Outside of deep dives, regular immersion in the sea exposes the lice to other adverse conditions, including hypoxia, low ambient temperatures, and salinity. The lice consume more oxygen in air than in water, and this is consistent despite factoring in higher temperatures and life stage; by entering a state of quiescence which reduces metabolic activity, both adults and nymphs can obtain enough oxygen from seawater to survive their hosts' months-long foraging trips, though the mechanism for underwater respiration remains uncertain; respiration is performed either through oxygen diffusion through thinner cuticle sections, or the scales forming a "plastron" which traps a layer of air around the louse. Alternatively, they may rely on haemoglobins to store oxygen which would be released when the surrounding tissues are at critically low oxygen saturations. Whatever the case, the lice are able to survive for several days underwater.

The scales may provide protection against hydrostatic pressure and/or desiccation, in addition to the respiratory function explained above.
===Feeding===
As they feed on blood, the lice may be useful as a less invasive blood collection method while performing studies of isotopic patterns of carbon and nitrogen on elephant seals. An alphavirus dubbed as the Southern Elephant Seal (SES) virus was isolated from this louse species, clustering with the Semliki Forest Alphavirus group and being the first example of alphaviruses being transmitted by lice.

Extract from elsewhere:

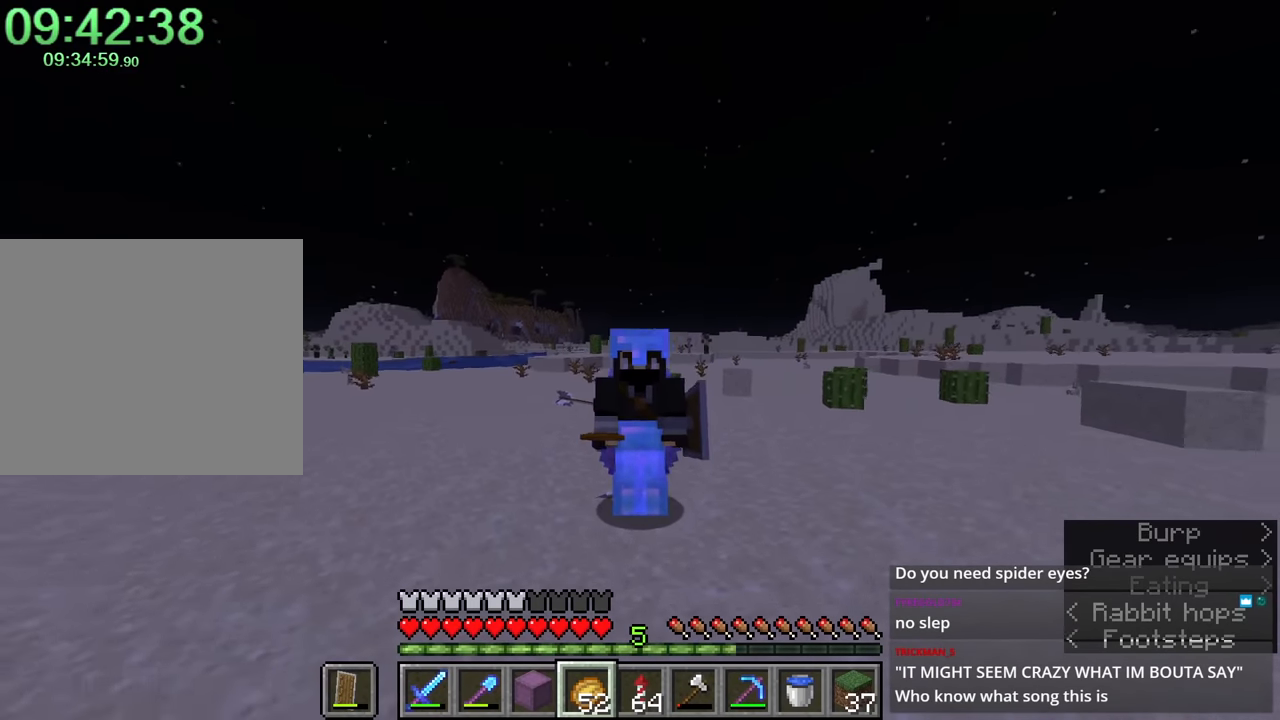
{"keys": ["a", "shift"], "mouse": [], "events": [[50, "a", "down"], [233, "mouse_mb4", "down"], [383, "mouse_mb4", "up"]]}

During the elephant seal's annual moulting period, the lice burrows into their first epidermal layer to avoid being sloughed off with the seal's shed skin. Additionally, the enlarged tarsal claws on the first leg-pair is thought to aid the lice in remaining attached during the moult. While burrowing into skin, the lice trigger an inflammatory response in the seals which may facilitate secondary infections. When removed from a host, the lice quickly perish due to desiccation.

===Reproduction===
L. macrorhini must reproduce on land as their eggs cannot survive underwater. Thus they time their breeding cycle with their host's own: L. macrorhini reproduces during periods where the elephant seals haul out, such as periods where the seal cows give birth, and individuals may also move hosts by crawling onto the pups. Eggs are often laid around the seals' umbilical region.

Nymphs lack the amount of scales present in adults, which has been hypothesized to be a reason for their longer recovery times after being subjected to high pressures.